= Work instruction =
The expected output is the data below, restated word for word.

= Given information =

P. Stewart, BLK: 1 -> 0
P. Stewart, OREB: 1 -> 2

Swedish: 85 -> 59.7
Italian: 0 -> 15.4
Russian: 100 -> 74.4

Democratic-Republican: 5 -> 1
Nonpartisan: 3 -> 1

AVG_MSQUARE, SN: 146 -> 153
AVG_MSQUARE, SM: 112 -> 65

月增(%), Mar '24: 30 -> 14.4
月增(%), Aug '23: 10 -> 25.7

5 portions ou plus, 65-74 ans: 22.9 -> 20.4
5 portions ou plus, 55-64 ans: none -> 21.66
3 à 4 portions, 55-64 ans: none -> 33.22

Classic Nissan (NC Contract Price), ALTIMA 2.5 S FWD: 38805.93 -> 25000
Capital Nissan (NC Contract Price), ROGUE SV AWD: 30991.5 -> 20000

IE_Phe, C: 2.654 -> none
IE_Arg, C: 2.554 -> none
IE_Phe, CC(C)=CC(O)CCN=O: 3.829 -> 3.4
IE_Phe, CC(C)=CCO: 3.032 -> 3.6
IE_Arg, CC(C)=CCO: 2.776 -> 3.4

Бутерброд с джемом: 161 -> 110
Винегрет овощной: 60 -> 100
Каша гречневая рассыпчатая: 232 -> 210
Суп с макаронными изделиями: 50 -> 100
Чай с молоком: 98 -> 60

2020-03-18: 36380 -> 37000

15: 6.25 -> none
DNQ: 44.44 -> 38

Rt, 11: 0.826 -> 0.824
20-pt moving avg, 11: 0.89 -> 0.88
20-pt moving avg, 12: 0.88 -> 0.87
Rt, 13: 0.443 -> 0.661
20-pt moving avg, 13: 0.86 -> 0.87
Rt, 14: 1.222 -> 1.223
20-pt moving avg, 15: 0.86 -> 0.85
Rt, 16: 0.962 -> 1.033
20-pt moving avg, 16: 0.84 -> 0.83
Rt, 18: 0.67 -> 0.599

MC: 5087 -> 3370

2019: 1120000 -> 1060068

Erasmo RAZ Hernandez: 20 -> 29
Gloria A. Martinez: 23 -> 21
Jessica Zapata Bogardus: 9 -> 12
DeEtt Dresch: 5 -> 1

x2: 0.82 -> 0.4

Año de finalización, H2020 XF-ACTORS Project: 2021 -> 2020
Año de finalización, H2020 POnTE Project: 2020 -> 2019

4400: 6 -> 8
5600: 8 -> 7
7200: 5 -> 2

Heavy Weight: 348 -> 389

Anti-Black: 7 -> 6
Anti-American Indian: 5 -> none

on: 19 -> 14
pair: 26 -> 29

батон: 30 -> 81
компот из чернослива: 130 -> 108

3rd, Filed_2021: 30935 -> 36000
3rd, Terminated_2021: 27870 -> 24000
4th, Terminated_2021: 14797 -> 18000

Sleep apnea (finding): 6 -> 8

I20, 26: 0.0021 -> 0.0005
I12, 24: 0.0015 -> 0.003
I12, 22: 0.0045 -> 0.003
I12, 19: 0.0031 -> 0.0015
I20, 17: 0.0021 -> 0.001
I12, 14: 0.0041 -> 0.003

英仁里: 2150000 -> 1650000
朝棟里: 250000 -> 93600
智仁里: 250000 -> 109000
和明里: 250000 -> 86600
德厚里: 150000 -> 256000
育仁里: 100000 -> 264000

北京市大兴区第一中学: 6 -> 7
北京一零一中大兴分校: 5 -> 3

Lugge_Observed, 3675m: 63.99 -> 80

= Response area =
P. Stewart, BLK: 1 -> 0
P. Stewart, OREB: 1 -> 2

Swedish: 85 -> 59.7
Italian: 0 -> 15.4
Russian: 100 -> 74.4

Democratic-Republican: 5 -> 1
Nonpartisan: 3 -> 1

AVG_MSQUARE, SN: 146 -> 153
AVG_MSQUARE, SM: 112 -> 65

月增(%), Mar '24: 30 -> 14.4
月增(%), Aug '23: 10 -> 25.7

5 portions ou plus, 65-74 ans: 22.9 -> 20.4
5 portions ou plus, 55-64 ans: none -> 21.66
3 à 4 portions, 55-64 ans: none -> 33.22

Classic Nissan (NC Contract Price), ALTIMA 2.5 S FWD: 38805.93 -> 25000
Capital Nissan (NC Contract Price), ROGUE SV AWD: 30991.5 -> 20000

IE_Phe, C: 2.654 -> none
IE_Arg, C: 2.554 -> none
IE_Phe, CC(C)=CC(O)CCN=O: 3.829 -> 3.4
IE_Phe, CC(C)=CCO: 3.032 -> 3.6
IE_Arg, CC(C)=CCO: 2.776 -> 3.4

Бутерброд с джемом: 161 -> 110
Винегрет овощной: 60 -> 100
Каша гречневая рассыпчатая: 232 -> 210
Суп с макаронными изделиями: 50 -> 100
Чай с молоком: 98 -> 60

2020-03-18: 36380 -> 37000

15: 6.25 -> none
DNQ: 44.44 -> 38

Rt, 11: 0.826 -> 0.824
20-pt moving avg, 11: 0.89 -> 0.88
20-pt moving avg, 12: 0.88 -> 0.87
Rt, 13: 0.443 -> 0.661
20-pt moving avg, 13: 0.86 -> 0.87
Rt, 14: 1.222 -> 1.223
20-pt moving avg, 15: 0.86 -> 0.85
Rt, 16: 0.962 -> 1.033
20-pt moving avg, 16: 0.84 -> 0.83
Rt, 18: 0.67 -> 0.599

MC: 5087 -> 3370

2019: 1120000 -> 1060068

Erasmo RAZ Hernandez: 20 -> 29
Gloria A. Martinez: 23 -> 21
Jessica Zapata Bogardus: 9 -> 12
DeEtt Dresch: 5 -> 1

x2: 0.82 -> 0.4

Año de finalización, H2020 XF-ACTORS Project: 2021 -> 2020
Año de finalización, H2020 POnTE Project: 2020 -> 2019

4400: 6 -> 8
5600: 8 -> 7
7200: 5 -> 2

Heavy Weight: 348 -> 389

Anti-Black: 7 -> 6
Anti-American Indian: 5 -> none

on: 19 -> 14
pair: 26 -> 29

батон: 30 -> 81
компот из чернослива: 130 -> 108

3rd, Filed_2021: 30935 -> 36000
3rd, Terminated_2021: 27870 -> 24000
4th, Terminated_2021: 14797 -> 18000

Sleep apnea (finding): 6 -> 8

I20, 26: 0.0021 -> 0.0005
I12, 24: 0.0015 -> 0.003
I12, 22: 0.0045 -> 0.003
I12, 19: 0.0031 -> 0.0015
I20, 17: 0.0021 -> 0.001
I12, 14: 0.0041 -> 0.003

英仁里: 2150000 -> 1650000
朝棟里: 250000 -> 93600
智仁里: 250000 -> 109000
和明里: 250000 -> 86600
德厚里: 150000 -> 256000
育仁里: 100000 -> 264000

北京市大兴区第一中学: 6 -> 7
北京一零一中大兴分校: 5 -> 3

Lugge_Observed, 3675m: 63.99 -> 80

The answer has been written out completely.